# Beam Search
Beam search is a heuristic search algorithm. At every step, only the top-k candidates are kept. k is called the beam width.
This approach can be deconstructed as a pruned breadth-first search guided by a scoring function.

At each step in the algorithm, all current sequences are expanded with all possible next steps. However, only the top-k scoring sequences are kept to use them in the next step.

In [8]:
# Example implementation with word probabilities

word_probs = {
    "": [("I", 0.6), ("You", 0.4)],
    "I": [("am", 0.5), ("like", 0.3), ("will", 0.2)],
    "You": [("are", 0.7), ("like", 0.3)],
    "I am": [("happy", 0.6), ("tired", 0.4)],
    "I like": [("pizza", 0.9), ("salad", 0.1)],
    "You are": [("cool", 1.0)],
}

def beam_search(start, word_probs, beam_width=2):
    # Initialize the beam with the start word
    beam = [(start, 1.0)]  # (sequence, probability)

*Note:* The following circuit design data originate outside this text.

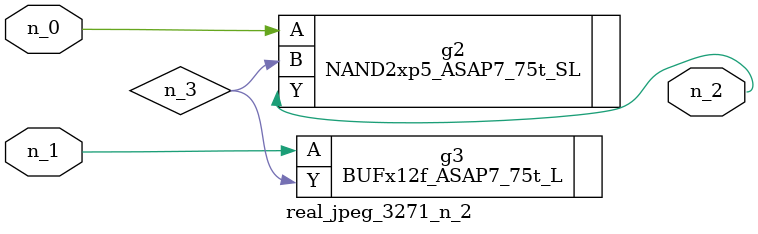
<source format=v>
module real_jpeg_3271_n_2 (n_1, n_0, n_2);

input n_1;
input n_0;

output n_2;

wire n_3;

NAND2xp5_ASAP7_75t_SL g2 ( 
.A(n_0),
.B(n_3),
.Y(n_2)
);

BUFx12f_ASAP7_75t_L g3 ( 
.A(n_1),
.Y(n_3)
);


endmodule
</source>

    # Iterate for a fixed number of steps
    for _ in range(2):  # Number of maximal iterations
        new_beam = []
        for sequence, probability in beam:
            if sequence in word_probs:  # Check if the sequence has next words
                for next_word, next_prob in word_probs[sequence]:
                    new_seq = f"{sequence} {next_word}"
                    new_prob = probability * next_prob
                    new_beam.append((new_seq, new_prob))

        # Sort by probability and keep only the top beam_width sequences (first entries)
        new_beam.sort(key=lambda x: x[1], reverse=True)
        beam = new_beam[:beam_width]

    return beam

In [9]:
res = beam_search("I", word_probs, 3)

print(res)
print(res[0][0])

[('I am happy', 0.3), ('I like pizza', 0.27), ('I am tired', 0.2)]
I am happy